- [PARTS OF THE EXERCISE]:
[a] Answer each question from the text on fresh Mars impact sites, one per line, marked (i), (ii), (iii).
(i) What is the release number of this MOC release?
(ii) What does the right-hand picture show that the earlier left-hand image does not?
(iii) Within how many years would someone living on Mars likely have an impact occur close enough to notice?
[b] List every organization named in the credit line of the text on fresh Mars impact sites.

How We Found the First of the Fresh Impact Sites
that Formed During the Mars Global Surveyor Mission

MGS MOC Release No. MOC2-1611, 6 December 2006

(A) MOC2-1611-a
Two pictures, each a MOC red wide angle context frame coverning nearly the same area; the one on the right shows a new dark spot not visible in the earlier image on the left.
Annotated ImageMinimal Annotation
(B) MOC2-1611-b
New impact site; several small craters formed in a cluster; the ejecta and disrupted surface dust are dark' a singe dark ray points toward the southwest.
Annotated ImageNo Annotation
NASA/JPL/Malin Space Science Systems

The Mars Global Surveyor (MGS) Mars Orbiter Camera (MOC) has found that meteorites are hitting the martian surface and forming new craters all the time. If you were living on Mars, chances are that within 10 or 20 years, an impact would occur close enough to where you live that you’d notice it—perhaps you’d hear the impact and it would startle you out of your seat.

- [DATA SEGMENT]:
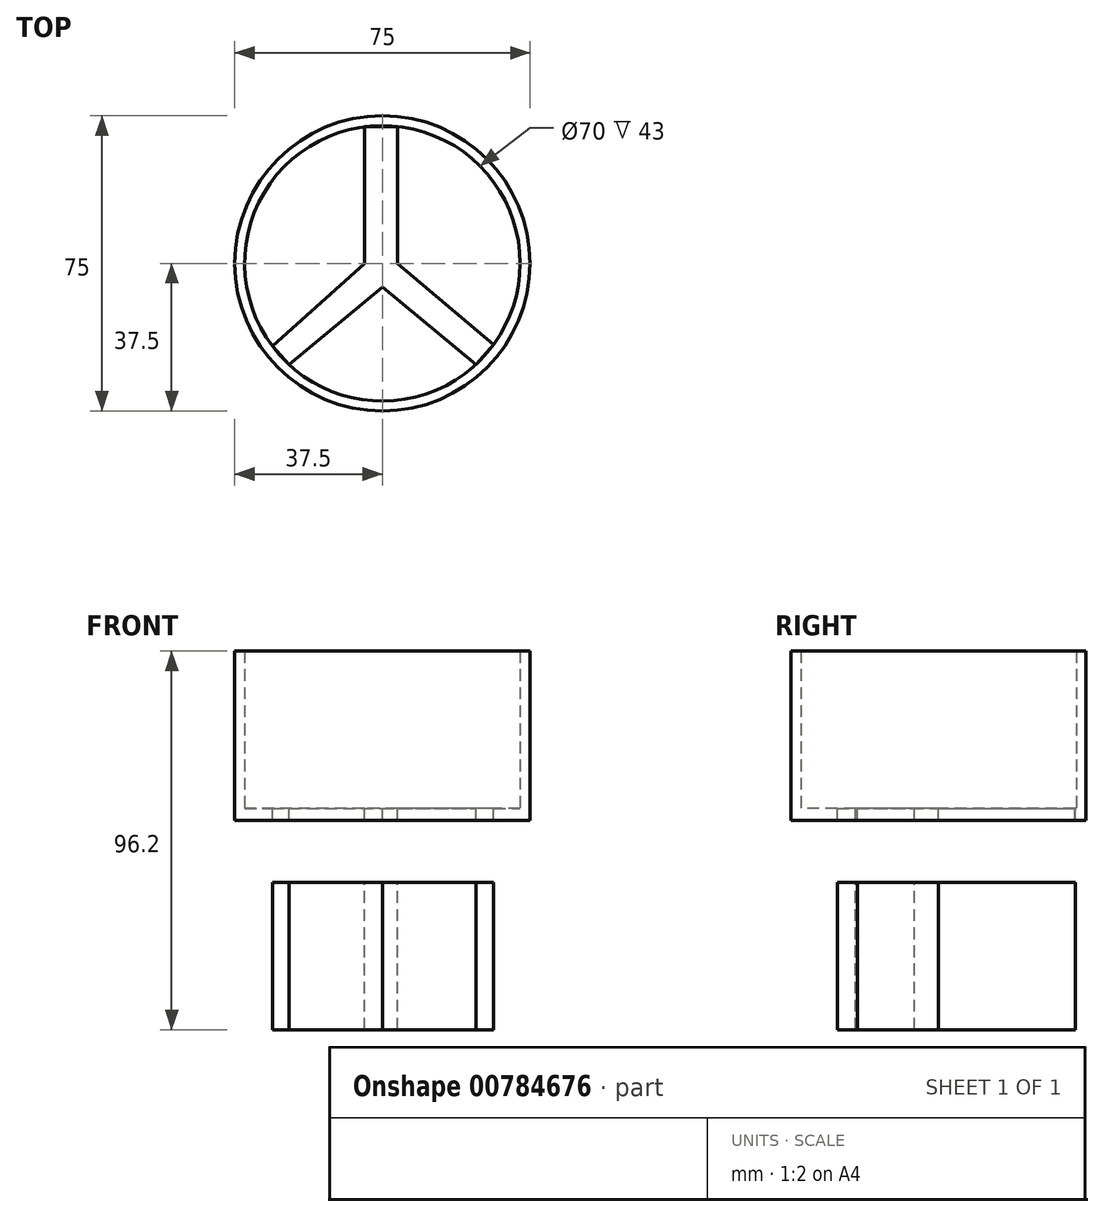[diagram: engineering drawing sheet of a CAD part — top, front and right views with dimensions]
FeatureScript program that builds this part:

- [COMPLETE ANSWERS]:
[a]
(i) MOC2-1611
(ii) A new dark spot
(iii) Within 10 or 20 years

[b]
NASA
JPL
Malin Space Science Systems